Bavas a ca ma sarpatt a parda

Deuxième carte postale : buvons un coup ma serpette est perdue

Lundi 7 novembre toujours

Voilà mon problème : le dossier comporte 300 000 signes, il en tient 230 000 dans un dossier papier des Cahiers. Dossier papier. Oui. Parce que je précise à ceux qui l’ignoreraient qu’il existe aussi une partie du site qui accueille des bonus, et puis une version numérique qui regroupe les textes de la version et les textes présents sur le site, heureux lecteurs !

 

 

230 000 signes, c’est l’équivalent d’un bon petit roman déjà. 300 000 signes, d’un gros bon petit roman. Donc voilà l’activité de mes deux jours qui viennent : monter dans mon chêne avec mon paquet de textes sous le bras, prendre ma serpette de druidesse novice et ôter ce qui me paraît bon d’être ôté avant de faire figurer nos auteurs d’une manière ou d’une autre.

 

Michèle qui coordonne le dossier a déjà œuvré ce week-end sur les quatre textes les plus longs. Marie-Christine avait commencé la semaine dernière, en retouchant un peu tout, dernier brushing avant envoi à la rédac’. Moi ces derniers jours j’ai noirci les textes imprimés et il faut que je rentre maintenant ces modifications dans le CMS chéri. Je sais pas si vous suivez toujours… En gros on a été trois dans les derniers temps à nous pencher sur les textes. Et maintenant je suis toute seule. Et il faut que ce soit ainsi, sauf pour des conseils. Mais la vision d’ensemble à la fois du corpus de textes et de la maquette de la revue, cette fois j’y suis, j’ai tout.

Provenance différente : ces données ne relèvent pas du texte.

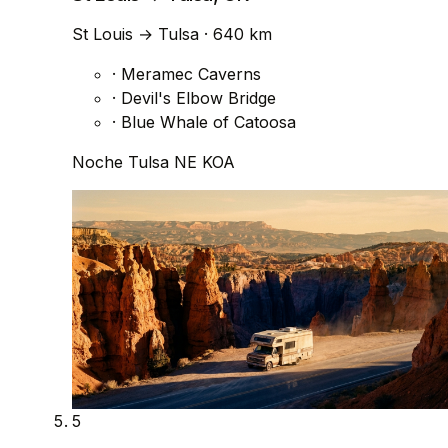
St Louis
→
Tulsa
· 640 km
·
Meramec Caverns
·
Devil's Elbow Bridge
·
Blue Whale of Catoosa
Noche
Tulsa NE KOA
5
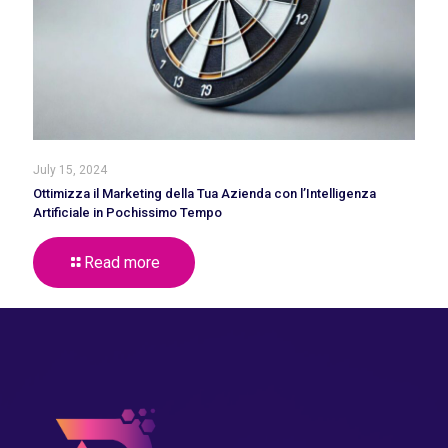
July 15, 2024
Ottimizza il Marketing della Tua Azienda con l’Intelligenza
Artificiale in Pochissimo Tempo
Read more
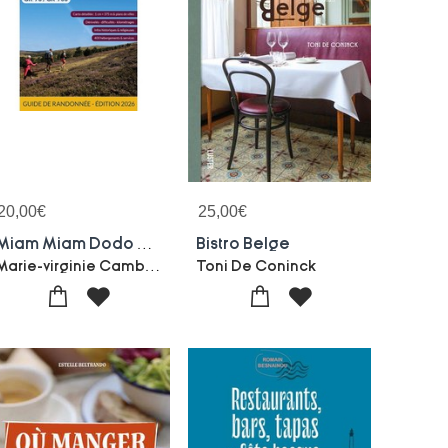
20,00
€
25,00
€
Miam Miam Dodo Stevenson-regordane Edition 2026 : Miam Miam Dodo Stevenson-regordane Edition 2026
Bistro Belge
Marie-virginie Cambriels
Toni De Coninck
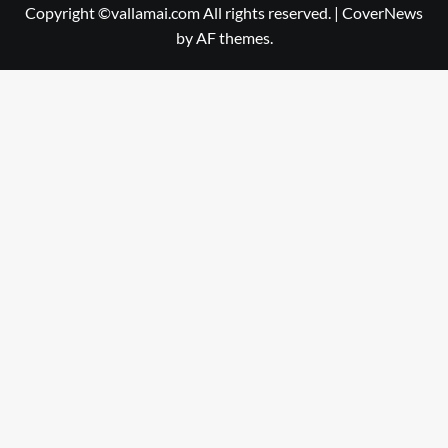
Copyright ©vallamai.com All rights reserved.
|
CoverNews
by AF themes.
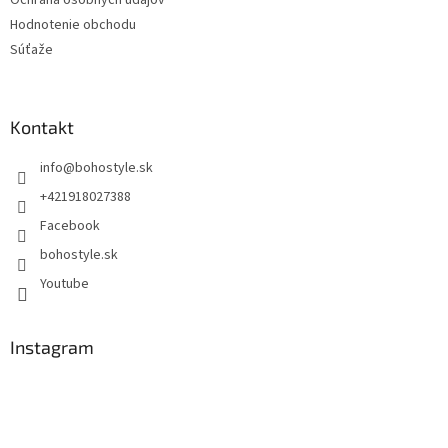
Hodnotenie obchodu
Súťaže
Kontakt
info
@
bohostyle.sk
+421918027388
Facebook
bohostyle.sk
Youtube
Instagram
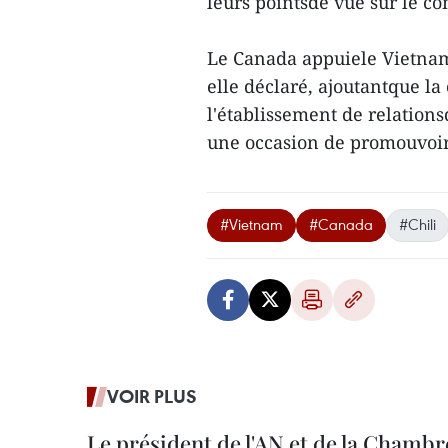
leurs pointsde vue sur le c
Le Canada appuiele Vietnam 
elle déclaré, ajoutantque 
l'établissement de relations
une occasion de promouvoir 
#Vietnam
#Canada
#Chili
VOIR PLUS
Le président de l'AN et de la Chamb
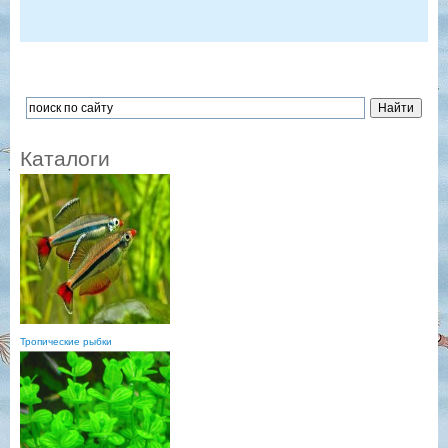
Каталоги
Тропические рыбки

Le mot que j’entends le plus souvent en ce moment c’est : courage ! Moi c’est surtout de pratique dont je manque. Pas tant que cela. Moi quand j’écris, ce que je préfère c’est la dernière phase, qui consiste à expurger tout ce qui est inutile. Jusqu’au moment où l’essentiel est là soudain, sous mes yeux. Aaaaaah… Alors imaginez la druidesse qui prend pour le moment les branches une à une en tirant un peu le bout de sa langue. Et puis les taille toujours en tirant un peu le bout de sa langue. Et puis les repose une à une en tirant encore etc. Sur son front de novice studieuse perlent des gouttes de sueur. Ca rigole pas dans son chêne, je peux vous le dire ! ais c’est jubilatoire quand même. Parfois même on l’entend dire : « Voilà… » quand elle y est. Elle le sent, quand elle y est. Le texte tombe comme tombe une veste, ou une robe, ou une nouvelle toge. C’est difficile à expliquer.

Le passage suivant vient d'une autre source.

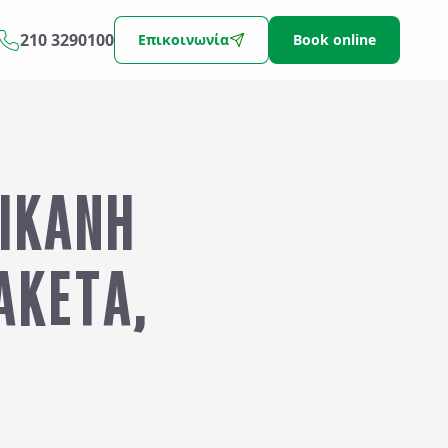
210 3290100
Επικοινωνία
Book online
ΝΙΚΑΝΗ
ΑΚΕΤΑ,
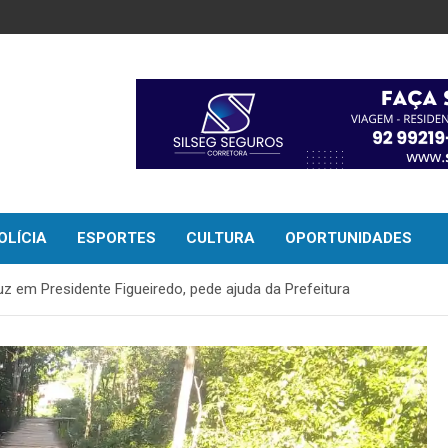
OLÍCIA
ESPORTES
CULTURA
OPORTUNIDADES
 em Presidente Figueiredo, pede ajuda da Prefeitura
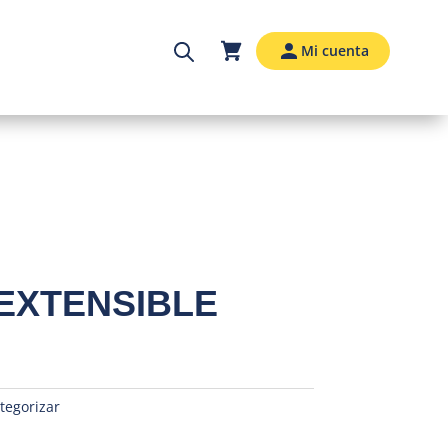
Mi cuenta
EXTENSIBLE
tegorizar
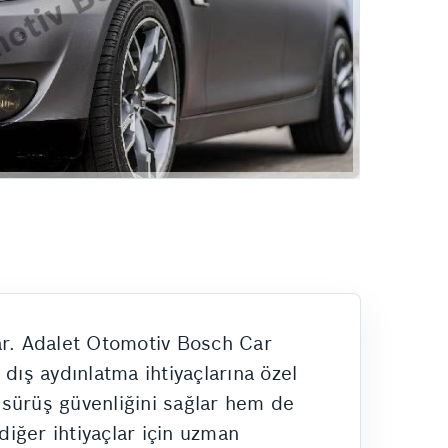
Hizmetlerimiz
nar. Adalet Otomotiv Bosch Car
dış aydınlatma ihtiyaçlarına özel
 sürüş güvenliğini sağlar hem de
diğer ihtiyaçlar için uzman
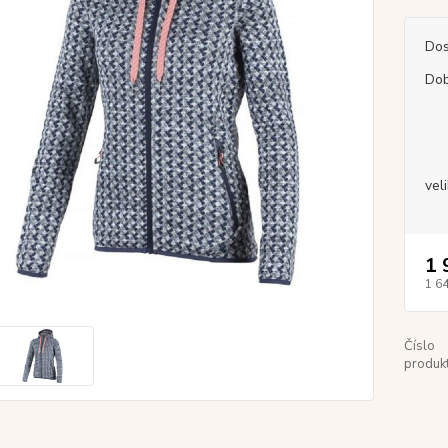
Dos
Dob
vel
1 
1 6
Číslo
produkt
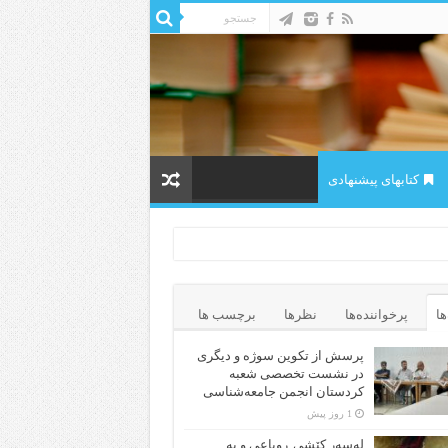
کتابهای پیشنهادی
ها
پرخواننده‌ها
نظرها
برچسب ها
پرسش از تکوین سوژه و دیگری
در نشست تخصصی شعبه
کردستان انجمن جامعه‌شناسی
1 روز پیش
لەسەر کێشی ڕوباعی و به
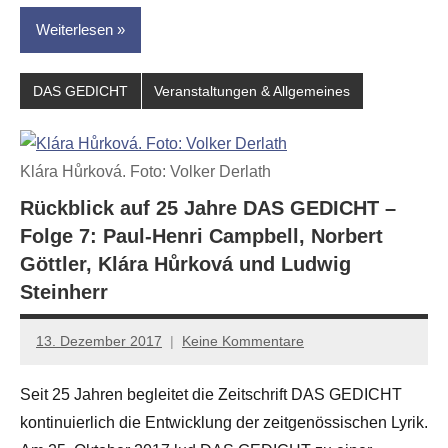
Weiterlesen
DAS GEDICHT
Veranstaltungen & Allgemeines
Klára Hůrková. Foto: Volker Derlath
Rückblick auf 25 Jahre DAS GEDICHT –
Folge 7: Paul-Henri Campbell, Norbert
Göttler, Klára Hůrková und Ludwig
Steinherr
13. Dezember 2017
Keine Kommentare
Anton
G.
Seit 25 Jahren begleitet die Zeitschrift DAS GEDICHT
Leitner
kontinuierlich die Entwicklung der zeitgenössischen Lyrik.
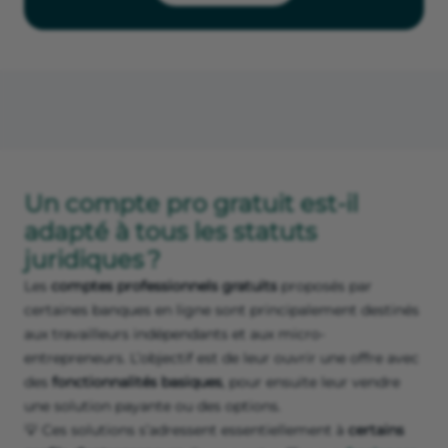
Un compte pro gratuit est-il
adapté à tous les statuts
juridiques ?
Les
comptes professionnels gratuits
proposés par
certaines banques en ligne sont principalement destinés
aux travailleurs indépendants et aux micro-
entrepreneurs. L’objectif est de leur ouvrir une offre avec
des
fonctionnalités basiques
, pour ensuite leur vendre
une solution payante ou des options.
💡 Ces solutions s’adressent essentiellement à
certains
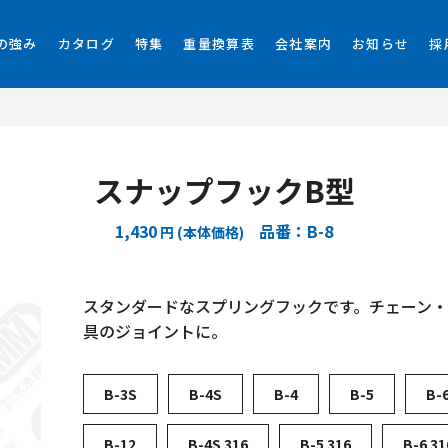
の強み
カタログ
特集
重量換算表
会社案内
お知らせ
採
スナップフックB型
1,430
品番：B-8
円 (本体価格)
スタンダードなスプリングフックです。チェーン
具のジョイントに。
B-3S
B-4S
B-4
B-5
B-
B-12
B-4S 316
B-5 316
B-6 31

Et puis la druidesse, c’est aussi une compteuse. Sans arrêts la druidesse compte. Elle compte les signes. Enfin… Excelix compte pour elle : « 10 000 et 8 000 moins 2600 plus… Et puis sans arrêts aussi, elle recompte les textes pour être sûre qu’entre le dossier qui est arrivé pièce par pièces sur une semaine, pièces qu’elle a rentrées une à une dans Plume sur quelques jours, puis qu’elle a fait apparaître dans le sommaire, eh bien que d’une étape à l’autre elle n’en a pas oublié un en route. Ca lui rappelle des vieux voyages scolaires tiens ! Un, deux, trois… vingt-trois. Son compte est toujours bon.

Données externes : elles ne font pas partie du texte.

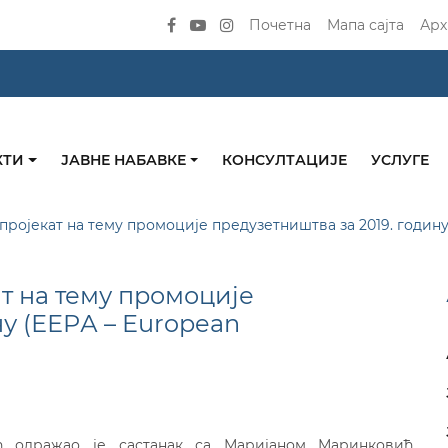
Почетна
Мапа сајта
Арх
КТИ
ЈАВНЕ НАБАВКЕ
КОНСУЛТАЦИЈЕ
УСЛУГЕ
ројекат на тему промоције предузетништва за 2019. годину 
т на тему промоције
ну (ЕЕPА – European
 одражао је састанак са Маријаном Маринковић,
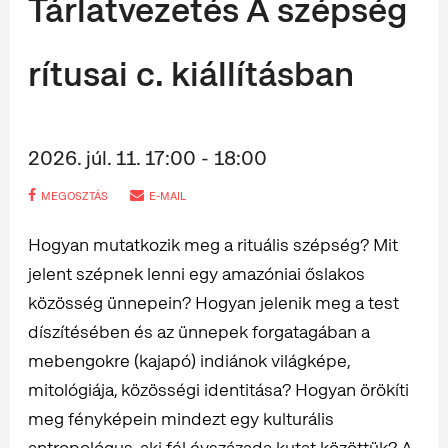
Tárlatvezetés A szépség
rítusai c. kiállításban
2026. júl. 11. 17:00 - 18:00
MEGOSZTÁS
E-MAIL
Hogyan mutatkozik meg a rituális szépség? Mit
jelent szépnek lenni egy amazóniai őslakos
közösség ünnepein? Hogyan jelenik meg a test
díszítésében és az ünnepek forgatagában a
mebengokre (kajapó) indiánok világképe,
mitológiája, közösségi identitása? Hogyan örökíti
meg fényképein mindezt egy kulturális
antropológus, aki fél évszázada kutat közöttük? A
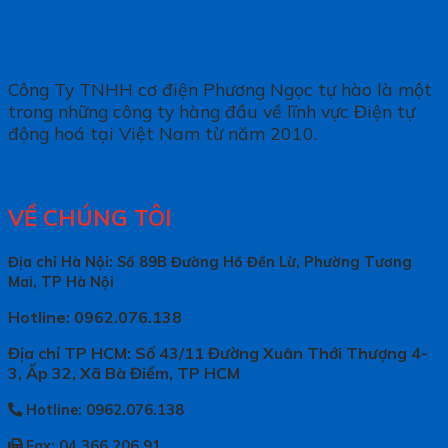
Công Ty TNHH cơ điện Phương Ngọc tự hào là một
trong những công ty hàng đầu về lĩnh vực Điện tự
động hoá tại Việt Nam từ năm 2010.
VỀ CHÚNG TÔI
Địa chỉ Hà Nội: Số 89B Đường Hồ Đền Lừ, Phường Tương
Mai, TP Hà Nội
Hotline: 0962.076.138
Địa chỉ TP HCM: Số 43/11 Đường Xuân Thới Thượng 4-
3, Ấp 32, Xã Bà Điểm, TP HCM
Hotline: 0962.076.138
Fax: 04.366.206.91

Couper. Raccourcir. Patrice préfère prendre l’image de l’éponge qu’il faut essorer pour qu’elle remplisse mieux son office. Moi je prends là l’image de la druidesse parce que la toge me sied à merveille, vous pouvez pas vous imaginer ! D’ailleurs en temps de montage de dossier c’est bien simple, au local du CRAP-Cahiers pédagogiques nous vivons à l’heure druidique ! Tout le monde dans le local entonne des airs et s’accompagne de sa harpinette en se promenant élégamment en tenue immaculée, avec du gui dans les cheveux. Catherine et Fatou pourrait en attester ! N’hésitez pas à nous apporter de l’hydromel, ou une petite bière bien tiède, ça nous ravira à n’en pas douter.